**Selected passage**:
..........
In 2019 she played the role of Denise in the film The Nest directed by Roberto De Feo. In the same year she played the role of Azzurra in the film Famosa directed by Alessandra Mortelliti. In 2019 and 2020 she was chosen to play the role of Gloria in the second and third seasons of the series Sara e Marti. In 2021 she graduated from the "Leonardo Da Vinci" scientific high school in her hometown.

In 2020 she played the role of Regina in the film Regina directed by Alessandro Grande, where she played together with the actor Francesco Montanari. The following year, in 2021, she played the role of Simone in the film Genitori vs influencer directed by Michela Andreozzi, where she starred together with actors Fabio Volo and Giulia De Lellis.

In 2021, in 2023 and 2025 she joined the cast of the series Buongiorno, mamma!, in the role of Sole Borghi, where she played together with the actors Raoul Bova and Maria Chiara Giannetta. In 2022 she starred in the short film Mother directed by Valentina De Amicis. In the same year she played the role of Sofia Romeo in the film My Name Is Vendetta (Il mio nome è vendetta) directed by Cosimo Gomez and where she starred alongside the actor Alessandro Gassman.

In 2023, she played the role of Camilla in the short film A voce nuda, directed by Mattia Lobosco, which premiered in September of that year at the 80th Venice International Film Festival. That same year, she landed the role of Alice Santamaria in the miniseries Un'estate fa, alongside actors Lino Guanciale, Claudia Pandolfi and Filippo Scotti. In 2024, she played Aria in the film Un oggi alla volta, directed by Nicola Conversa, alongside actor Tommaso Cassissa. In 2025, she played the role of Sofia in the film Una figlia, directed by Ivano De Matteo, alongside actors Stefano Accorsi and Michela Cescon, and starred in the series Tutta scena. In September of the same year, after attending the 82nd Venice International Film Festival, she was awarded the Kinéo Award for Best Actress in a Leading Role for the film Una figlia. In October, the film Squali, directed by Daniele Barbieri, in which she played the role of Anna and based on the novel of the same name by Giacomo Mazzariol, was released in theaters.
..........
**Apply what you read**:
1. Rewrite the stretch of the acting-career passage from "In 2020 she" through "actor Alessandro Gassman.", replacing "starred" with "appeared".
2. For each statement, answer yes or no on whether it agrees with the acting-career passage, and quote the words that decide it. (a) The film Regina was directed by Alessandro Grande. (b) The short film A voce nuda premiered at the 82nd Venice International Film Festival. (c) The film Squali is based on a novel by Giacomo Mazzariol.

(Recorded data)
..........
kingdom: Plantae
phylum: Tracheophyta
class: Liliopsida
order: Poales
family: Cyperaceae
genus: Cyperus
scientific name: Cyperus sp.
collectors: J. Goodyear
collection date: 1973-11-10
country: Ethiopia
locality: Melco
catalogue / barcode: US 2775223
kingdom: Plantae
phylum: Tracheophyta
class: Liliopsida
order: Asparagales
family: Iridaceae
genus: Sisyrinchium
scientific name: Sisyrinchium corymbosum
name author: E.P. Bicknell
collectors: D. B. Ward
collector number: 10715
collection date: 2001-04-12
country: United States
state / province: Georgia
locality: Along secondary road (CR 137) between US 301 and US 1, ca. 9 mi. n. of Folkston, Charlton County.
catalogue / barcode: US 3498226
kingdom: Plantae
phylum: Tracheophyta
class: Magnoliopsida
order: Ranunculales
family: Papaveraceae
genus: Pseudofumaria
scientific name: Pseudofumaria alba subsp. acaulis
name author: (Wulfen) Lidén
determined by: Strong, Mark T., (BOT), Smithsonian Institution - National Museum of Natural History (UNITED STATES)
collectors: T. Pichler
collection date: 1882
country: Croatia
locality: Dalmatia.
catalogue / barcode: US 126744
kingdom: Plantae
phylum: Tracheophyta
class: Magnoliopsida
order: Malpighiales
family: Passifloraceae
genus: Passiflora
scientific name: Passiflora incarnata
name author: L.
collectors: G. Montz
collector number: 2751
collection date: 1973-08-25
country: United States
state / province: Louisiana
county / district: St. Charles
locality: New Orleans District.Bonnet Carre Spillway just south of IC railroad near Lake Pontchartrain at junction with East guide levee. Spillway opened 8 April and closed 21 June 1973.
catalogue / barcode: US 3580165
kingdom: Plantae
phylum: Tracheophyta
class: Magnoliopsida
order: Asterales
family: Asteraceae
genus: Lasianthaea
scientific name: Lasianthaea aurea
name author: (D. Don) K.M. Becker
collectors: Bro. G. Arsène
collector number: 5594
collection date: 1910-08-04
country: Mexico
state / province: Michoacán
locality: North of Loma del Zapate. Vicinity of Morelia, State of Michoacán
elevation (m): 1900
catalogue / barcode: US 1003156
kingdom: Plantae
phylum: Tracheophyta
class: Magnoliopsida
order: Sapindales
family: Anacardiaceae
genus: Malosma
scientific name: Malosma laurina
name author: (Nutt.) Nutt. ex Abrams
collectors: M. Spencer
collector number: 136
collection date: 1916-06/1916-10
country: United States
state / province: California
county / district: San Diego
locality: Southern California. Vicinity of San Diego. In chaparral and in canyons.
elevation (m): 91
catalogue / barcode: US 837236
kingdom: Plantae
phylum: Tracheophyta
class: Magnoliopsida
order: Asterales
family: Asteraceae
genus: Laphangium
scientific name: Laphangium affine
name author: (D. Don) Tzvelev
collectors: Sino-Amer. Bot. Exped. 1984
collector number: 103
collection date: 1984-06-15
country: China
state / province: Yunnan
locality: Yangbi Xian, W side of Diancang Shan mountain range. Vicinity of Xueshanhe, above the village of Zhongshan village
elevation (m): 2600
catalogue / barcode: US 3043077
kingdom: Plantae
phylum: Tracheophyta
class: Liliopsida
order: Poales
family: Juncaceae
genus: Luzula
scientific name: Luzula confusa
..........
**Results in order**:
1.
In 2020 she played the role of Regina in the film Regina directed by Alessandro Grande, where she played together with the actor Francesco Montanari. The following year, in 2021, she played the role of Simone in the film Genitori vs influencer directed by Michela Andreozzi, where she appeared together with actors Fabio Volo and Giulia De Lellis.

In 2021, in 2023 and 2025 she joined the cast of the series Buongiorno, mamma!, in the role of Sole Borghi, where she played together with the actors Raoul Bova and Maria Chiara Giannetta. In 2022 she appeared in the short film Mother directed by Valentina De Amicis. In the same year she played the role of Sofia Romeo in the film My Name Is Vendetta (Il mio nome è vendetta) directed by Cosimo Gomez and where she appeared alongside the actor Alessandro Gassman.

2.
(a) Yes: "the film Regina directed by Alessandro Grande"
(b) No: "premiered in September of that year at the 80th Venice International Film Festival"
(c) Yes: "based on the novel of the same name by Giacomo Mazzariol"